(Reuters) – Ukraine’s human rights commissioner accused Russia on Thursday of refusing to agree new exchanges of prisoners of war after a stretch of three months in which no swaps have been reported.
Kyiv and Moscow have held many prisoner swaps since the early months of Russia’s invasion in February 2022. But their intensity dropped in 2023 and the last one took place in early August.
“Exchanges don’t happen because Russia doesn’t want them to,” said Dmytro Lubinets, the human rights ombudsman who has regularly had a role in prisoner exchanges in the past.
“All the initiatives, desires and actions of Ukraine regarding the return of our defenders from captivity are met by a Russian unwillingness to return its citizens,” he said on Telegram messenger.

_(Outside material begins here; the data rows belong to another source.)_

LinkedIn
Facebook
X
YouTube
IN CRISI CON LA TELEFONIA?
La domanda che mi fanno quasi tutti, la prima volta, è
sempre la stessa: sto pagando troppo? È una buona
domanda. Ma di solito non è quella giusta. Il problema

He added that Russian prisoners held in Ukraine had expressed a wish to be exchanged.
“No one from the Russian side wants to take them back,” he said.

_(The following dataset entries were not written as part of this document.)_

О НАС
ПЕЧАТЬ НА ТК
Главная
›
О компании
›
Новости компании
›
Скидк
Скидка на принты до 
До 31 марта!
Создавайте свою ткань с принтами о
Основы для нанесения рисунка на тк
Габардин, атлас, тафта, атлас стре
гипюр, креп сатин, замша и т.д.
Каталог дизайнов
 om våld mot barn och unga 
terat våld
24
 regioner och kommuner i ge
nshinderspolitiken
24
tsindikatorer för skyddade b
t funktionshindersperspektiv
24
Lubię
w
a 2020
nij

The Russian Defence Ministry did not immediately respond to a request for comment.
In November, the Ukrainian government said it had registered 3,574 Ukrainian military and 763 civilians taken into Russian or Moscow-backed separatists’ captivity since 2014.
The figure included those who have already returned to Ukraine, it said. However, it said the numbers did not show all the current prisoners.
Ukraine has already brought back 2,598 people from Russian captivity during 48 swaps, the Strategic Communications Department of the Armed Forces said on Tuesday.
Reuters could not independently verify the figures.